Quoted passage>
Throughout the figures the same reference numerals and characters,
unless otherwise stated, are used to denote like features,
elements, components or portions of the illustrated embodiments.
Moreover, while the present invention will now be described in
detail with reference to the Figures, it is done so in connection
with the illustrative embodiments.
DETAILED DESCRIPTION OF THE INVENTION
Systems and methods for scalable video coding using special
inter-layer prediction modes (called telescopic modes) are
provided.
FIG. 1 shows an exemplary architecture of a video communication
system 100 which uses scalable coding. Communication system 100
includes a scalable video encoder 110, which communicates, over a
communications network 120, with a scalable video decoder 130. In a
preferred embodiment of communication system 100, the H.264 SVC
coding format (`SVC`) is used for video communication. (See, e.g.,
the SVC JD7 specification, T. Wiegand, G. Sullivan, J. Reichel, F L
Schwarz, M. Wien, eds., "Joint Draft 7: Scalable Video Coding,"
Joint Video Team, Doc. JVT-T201, Klagenfurt, July 2006, which is
incorporated by reference herein in its entirety). SVC is the
scalable video coding extension (Annex G) of the H.264 video coding
standard (`AVC`).
An SVC coded bitstream can be structured into several components or
layers. A base layer offers a representation of the source signal
at some basic fidelity. Additional layers (enhancement layers)
provide information for improved representation of the signal in
additional scalability dimensions (e.g., temporal, quality, or
spatial). The layers of the coded bitstream are typically formed in
a pyramidal structure, in which the decoding of a layer may require
the presence of one or more lower layers.
It is noted that the AVC standard already supports temporal
scalability through its use of reference picture lists and
associated reference picture list reordering (or MMCO) commands.
The lowest layer of an SVC stream is compliant with the AVC
specification by design.
With continued reference to FIG. 1, the output of the Scalable
Video Encoder contains two layers, Layer 0 and Layer 1, where Layer
0 is the base layer and Layer 1 is an enhancement layer. While FIG.
1 shows only two exemplary layers for simplicity, it will be
understood that the present invention is applicable to situations
with any number of spatial or quality enhancement layers without
limitation. Similarly, while FIG. 1 shows the two layers as being
transported as separate streams over a single communications
network 120, it will be understood that the streams corresponding
to the two (or more) layers may be transported over any number of
actual network connections in various possible configurations. The
possible configurations may, for example, include one in which all
streams are multiplexed together for transport, and another in
which more than the actual number of spatial or quality layers are
transported when further demultiplexing of data takes place (e.g.,
when data partitioning is used, or when data is demultiplexed based
on its underlying temporal layering).

The request> According to the video coding passage, which layer in the encoder output of FIG. 1 is the base layer? The listing that comes next is separate material with no tie to the video coding passage.

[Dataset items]
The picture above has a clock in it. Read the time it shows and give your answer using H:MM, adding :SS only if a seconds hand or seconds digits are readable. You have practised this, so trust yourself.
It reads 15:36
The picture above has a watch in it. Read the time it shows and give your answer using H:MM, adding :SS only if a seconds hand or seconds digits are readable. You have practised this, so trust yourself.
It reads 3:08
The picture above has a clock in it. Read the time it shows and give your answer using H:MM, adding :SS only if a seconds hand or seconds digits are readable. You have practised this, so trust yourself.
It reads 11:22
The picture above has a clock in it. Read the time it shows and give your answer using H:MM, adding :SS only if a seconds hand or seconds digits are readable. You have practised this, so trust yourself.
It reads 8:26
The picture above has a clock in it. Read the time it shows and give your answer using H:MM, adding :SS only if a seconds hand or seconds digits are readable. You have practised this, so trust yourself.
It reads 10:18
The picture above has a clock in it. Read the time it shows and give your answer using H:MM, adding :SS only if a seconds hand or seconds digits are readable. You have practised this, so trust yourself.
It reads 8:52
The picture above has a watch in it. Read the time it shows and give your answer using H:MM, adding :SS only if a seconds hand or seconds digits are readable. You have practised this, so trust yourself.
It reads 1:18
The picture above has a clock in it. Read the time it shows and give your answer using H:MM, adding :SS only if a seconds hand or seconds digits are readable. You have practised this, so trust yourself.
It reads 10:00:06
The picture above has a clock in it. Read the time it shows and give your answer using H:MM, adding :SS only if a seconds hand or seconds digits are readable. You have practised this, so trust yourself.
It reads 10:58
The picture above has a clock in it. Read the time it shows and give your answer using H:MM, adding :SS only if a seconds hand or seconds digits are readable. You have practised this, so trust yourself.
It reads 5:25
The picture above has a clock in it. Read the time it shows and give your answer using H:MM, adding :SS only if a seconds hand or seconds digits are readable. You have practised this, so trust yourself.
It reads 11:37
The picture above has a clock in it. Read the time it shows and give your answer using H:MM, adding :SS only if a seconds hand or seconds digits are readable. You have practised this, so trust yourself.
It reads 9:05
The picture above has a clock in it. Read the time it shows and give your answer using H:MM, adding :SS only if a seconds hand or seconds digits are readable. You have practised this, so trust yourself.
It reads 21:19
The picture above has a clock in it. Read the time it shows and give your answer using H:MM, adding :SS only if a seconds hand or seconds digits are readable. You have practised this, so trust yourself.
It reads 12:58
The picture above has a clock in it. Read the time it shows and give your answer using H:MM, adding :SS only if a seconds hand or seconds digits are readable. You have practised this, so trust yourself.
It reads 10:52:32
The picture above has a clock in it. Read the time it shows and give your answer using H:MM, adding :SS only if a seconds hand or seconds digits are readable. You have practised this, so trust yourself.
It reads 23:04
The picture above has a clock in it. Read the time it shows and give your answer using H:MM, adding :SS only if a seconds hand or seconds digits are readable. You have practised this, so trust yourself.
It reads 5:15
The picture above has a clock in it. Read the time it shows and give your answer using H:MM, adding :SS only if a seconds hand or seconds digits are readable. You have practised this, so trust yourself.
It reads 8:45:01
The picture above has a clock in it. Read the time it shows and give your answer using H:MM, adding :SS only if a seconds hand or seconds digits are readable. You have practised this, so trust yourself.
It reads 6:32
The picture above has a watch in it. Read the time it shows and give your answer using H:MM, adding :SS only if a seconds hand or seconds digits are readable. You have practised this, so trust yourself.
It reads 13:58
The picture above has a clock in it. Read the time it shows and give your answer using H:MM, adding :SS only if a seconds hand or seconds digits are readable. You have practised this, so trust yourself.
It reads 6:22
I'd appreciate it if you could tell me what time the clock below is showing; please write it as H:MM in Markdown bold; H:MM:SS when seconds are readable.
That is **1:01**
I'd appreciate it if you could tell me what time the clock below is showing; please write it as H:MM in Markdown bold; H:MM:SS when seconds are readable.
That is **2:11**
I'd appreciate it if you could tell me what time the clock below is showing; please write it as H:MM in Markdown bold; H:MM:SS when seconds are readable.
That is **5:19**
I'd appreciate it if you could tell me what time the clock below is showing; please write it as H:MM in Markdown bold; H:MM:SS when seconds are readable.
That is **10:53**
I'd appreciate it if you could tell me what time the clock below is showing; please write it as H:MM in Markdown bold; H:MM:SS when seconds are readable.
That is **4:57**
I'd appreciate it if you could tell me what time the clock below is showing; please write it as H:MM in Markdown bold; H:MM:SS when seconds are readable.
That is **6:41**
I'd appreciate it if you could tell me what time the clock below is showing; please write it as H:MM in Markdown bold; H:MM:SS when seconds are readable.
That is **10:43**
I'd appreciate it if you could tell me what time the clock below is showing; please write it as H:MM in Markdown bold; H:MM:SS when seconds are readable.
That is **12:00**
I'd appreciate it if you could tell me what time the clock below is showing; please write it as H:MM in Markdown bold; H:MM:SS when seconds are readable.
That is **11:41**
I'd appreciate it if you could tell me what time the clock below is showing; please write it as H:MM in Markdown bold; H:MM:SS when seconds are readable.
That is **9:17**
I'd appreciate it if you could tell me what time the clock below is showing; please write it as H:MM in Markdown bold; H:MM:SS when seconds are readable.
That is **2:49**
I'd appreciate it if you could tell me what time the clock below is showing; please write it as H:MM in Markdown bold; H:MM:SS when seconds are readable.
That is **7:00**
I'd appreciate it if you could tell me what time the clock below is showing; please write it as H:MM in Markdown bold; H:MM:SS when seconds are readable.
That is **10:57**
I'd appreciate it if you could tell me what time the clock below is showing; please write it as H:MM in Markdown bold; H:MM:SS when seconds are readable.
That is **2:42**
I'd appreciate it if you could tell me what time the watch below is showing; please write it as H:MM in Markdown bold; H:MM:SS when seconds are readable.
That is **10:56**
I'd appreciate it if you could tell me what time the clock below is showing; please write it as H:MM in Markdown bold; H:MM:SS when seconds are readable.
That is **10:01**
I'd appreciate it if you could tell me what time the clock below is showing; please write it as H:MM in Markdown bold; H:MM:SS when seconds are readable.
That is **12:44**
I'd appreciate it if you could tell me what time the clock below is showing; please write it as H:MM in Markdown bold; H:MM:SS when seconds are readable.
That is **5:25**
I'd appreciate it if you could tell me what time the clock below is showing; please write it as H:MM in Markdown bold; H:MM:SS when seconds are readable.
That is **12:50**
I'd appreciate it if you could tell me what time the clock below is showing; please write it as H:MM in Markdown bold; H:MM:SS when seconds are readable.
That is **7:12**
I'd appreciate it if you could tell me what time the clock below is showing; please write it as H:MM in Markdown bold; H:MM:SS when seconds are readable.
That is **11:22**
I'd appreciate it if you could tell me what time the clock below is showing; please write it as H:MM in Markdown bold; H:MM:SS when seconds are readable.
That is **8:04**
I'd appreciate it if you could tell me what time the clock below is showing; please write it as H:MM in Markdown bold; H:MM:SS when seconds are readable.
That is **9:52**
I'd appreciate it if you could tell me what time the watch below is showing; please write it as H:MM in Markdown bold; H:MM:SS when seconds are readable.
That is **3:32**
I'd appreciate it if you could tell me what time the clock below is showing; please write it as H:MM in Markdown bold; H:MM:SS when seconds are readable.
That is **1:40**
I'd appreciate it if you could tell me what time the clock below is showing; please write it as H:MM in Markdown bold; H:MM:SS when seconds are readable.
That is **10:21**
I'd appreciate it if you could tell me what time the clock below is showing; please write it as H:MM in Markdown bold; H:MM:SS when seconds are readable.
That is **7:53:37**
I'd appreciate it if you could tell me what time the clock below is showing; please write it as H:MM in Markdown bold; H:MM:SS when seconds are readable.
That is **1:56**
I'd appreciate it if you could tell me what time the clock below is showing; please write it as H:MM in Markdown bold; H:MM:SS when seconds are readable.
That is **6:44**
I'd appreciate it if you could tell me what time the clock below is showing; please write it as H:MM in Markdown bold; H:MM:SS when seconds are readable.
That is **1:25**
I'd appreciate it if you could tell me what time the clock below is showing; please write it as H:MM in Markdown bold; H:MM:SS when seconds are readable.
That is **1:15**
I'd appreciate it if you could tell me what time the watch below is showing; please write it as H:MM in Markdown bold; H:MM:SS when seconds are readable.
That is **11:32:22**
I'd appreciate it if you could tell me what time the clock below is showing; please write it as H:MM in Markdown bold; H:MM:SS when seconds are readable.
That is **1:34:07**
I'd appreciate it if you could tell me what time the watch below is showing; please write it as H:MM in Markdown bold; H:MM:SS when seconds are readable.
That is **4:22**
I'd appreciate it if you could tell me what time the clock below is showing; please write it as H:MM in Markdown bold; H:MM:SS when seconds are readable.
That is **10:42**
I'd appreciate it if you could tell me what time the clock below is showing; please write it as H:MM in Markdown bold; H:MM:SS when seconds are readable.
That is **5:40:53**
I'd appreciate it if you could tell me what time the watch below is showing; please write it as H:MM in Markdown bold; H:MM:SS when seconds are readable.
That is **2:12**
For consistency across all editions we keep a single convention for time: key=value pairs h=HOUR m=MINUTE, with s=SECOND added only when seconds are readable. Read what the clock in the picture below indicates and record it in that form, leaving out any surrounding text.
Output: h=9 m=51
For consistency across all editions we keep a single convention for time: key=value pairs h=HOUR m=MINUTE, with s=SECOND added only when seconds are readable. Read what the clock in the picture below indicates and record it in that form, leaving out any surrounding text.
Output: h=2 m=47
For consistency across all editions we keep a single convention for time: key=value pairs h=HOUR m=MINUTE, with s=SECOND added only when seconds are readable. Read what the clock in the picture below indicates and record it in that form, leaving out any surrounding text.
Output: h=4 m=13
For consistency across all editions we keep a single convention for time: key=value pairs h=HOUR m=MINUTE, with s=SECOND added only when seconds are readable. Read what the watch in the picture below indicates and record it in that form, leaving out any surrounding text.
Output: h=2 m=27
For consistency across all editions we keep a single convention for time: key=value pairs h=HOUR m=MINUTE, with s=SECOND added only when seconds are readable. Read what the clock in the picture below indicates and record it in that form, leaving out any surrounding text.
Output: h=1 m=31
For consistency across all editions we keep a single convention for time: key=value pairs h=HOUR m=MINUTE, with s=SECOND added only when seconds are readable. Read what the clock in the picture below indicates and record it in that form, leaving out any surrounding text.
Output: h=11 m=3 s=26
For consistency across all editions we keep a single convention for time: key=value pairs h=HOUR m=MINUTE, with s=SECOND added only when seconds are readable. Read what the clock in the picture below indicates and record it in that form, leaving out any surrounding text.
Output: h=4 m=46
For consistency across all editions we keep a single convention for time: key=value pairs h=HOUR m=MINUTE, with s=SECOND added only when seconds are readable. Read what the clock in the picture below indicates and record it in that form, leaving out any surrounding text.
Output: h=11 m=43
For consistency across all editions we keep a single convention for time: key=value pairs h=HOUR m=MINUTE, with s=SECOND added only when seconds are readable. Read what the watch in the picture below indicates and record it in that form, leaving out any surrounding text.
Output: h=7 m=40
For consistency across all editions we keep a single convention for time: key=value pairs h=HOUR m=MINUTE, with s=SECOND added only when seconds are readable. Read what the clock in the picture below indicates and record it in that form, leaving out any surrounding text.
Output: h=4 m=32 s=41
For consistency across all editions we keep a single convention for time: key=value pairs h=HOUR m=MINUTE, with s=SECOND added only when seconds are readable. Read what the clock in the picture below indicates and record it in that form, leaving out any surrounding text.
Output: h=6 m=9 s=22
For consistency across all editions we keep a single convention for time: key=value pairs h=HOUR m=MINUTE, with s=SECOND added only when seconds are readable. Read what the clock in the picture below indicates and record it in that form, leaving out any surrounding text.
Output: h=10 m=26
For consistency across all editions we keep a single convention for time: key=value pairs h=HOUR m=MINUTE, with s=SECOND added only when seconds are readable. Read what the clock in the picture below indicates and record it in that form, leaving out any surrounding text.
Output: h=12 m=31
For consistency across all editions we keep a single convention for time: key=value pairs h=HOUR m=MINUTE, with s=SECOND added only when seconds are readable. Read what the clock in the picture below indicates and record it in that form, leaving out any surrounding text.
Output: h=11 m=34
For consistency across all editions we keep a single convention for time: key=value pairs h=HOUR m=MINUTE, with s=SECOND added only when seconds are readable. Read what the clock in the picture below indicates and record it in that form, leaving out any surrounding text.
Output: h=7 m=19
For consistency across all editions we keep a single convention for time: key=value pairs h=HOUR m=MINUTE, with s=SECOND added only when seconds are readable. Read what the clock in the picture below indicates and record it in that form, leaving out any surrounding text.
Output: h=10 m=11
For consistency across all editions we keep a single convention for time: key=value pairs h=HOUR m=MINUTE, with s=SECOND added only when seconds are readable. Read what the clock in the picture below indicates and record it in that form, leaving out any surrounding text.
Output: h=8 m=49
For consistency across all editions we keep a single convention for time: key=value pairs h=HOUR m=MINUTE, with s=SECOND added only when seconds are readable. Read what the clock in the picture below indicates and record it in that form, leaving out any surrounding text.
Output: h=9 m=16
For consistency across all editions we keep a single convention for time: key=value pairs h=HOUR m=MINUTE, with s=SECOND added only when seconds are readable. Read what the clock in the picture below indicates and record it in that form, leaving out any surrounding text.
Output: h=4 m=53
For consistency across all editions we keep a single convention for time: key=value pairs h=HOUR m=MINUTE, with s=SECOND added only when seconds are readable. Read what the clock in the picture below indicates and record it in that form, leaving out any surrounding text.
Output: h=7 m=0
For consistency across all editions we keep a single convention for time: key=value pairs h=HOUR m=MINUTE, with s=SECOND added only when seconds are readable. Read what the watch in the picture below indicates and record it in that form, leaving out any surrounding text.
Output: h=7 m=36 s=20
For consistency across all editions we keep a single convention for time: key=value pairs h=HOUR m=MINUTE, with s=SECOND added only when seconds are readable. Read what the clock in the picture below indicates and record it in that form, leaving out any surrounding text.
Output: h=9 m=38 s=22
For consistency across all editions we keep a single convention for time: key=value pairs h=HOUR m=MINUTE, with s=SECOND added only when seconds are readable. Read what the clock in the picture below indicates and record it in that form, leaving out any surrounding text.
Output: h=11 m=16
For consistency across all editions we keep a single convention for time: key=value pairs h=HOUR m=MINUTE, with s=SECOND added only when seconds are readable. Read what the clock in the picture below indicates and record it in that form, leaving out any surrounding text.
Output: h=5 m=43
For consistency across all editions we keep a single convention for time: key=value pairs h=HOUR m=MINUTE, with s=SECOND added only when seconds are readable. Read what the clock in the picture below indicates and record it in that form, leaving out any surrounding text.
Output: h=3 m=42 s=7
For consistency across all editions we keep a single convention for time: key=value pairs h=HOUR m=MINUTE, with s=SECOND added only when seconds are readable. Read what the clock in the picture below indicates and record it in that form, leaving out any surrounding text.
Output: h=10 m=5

Result> Layer 0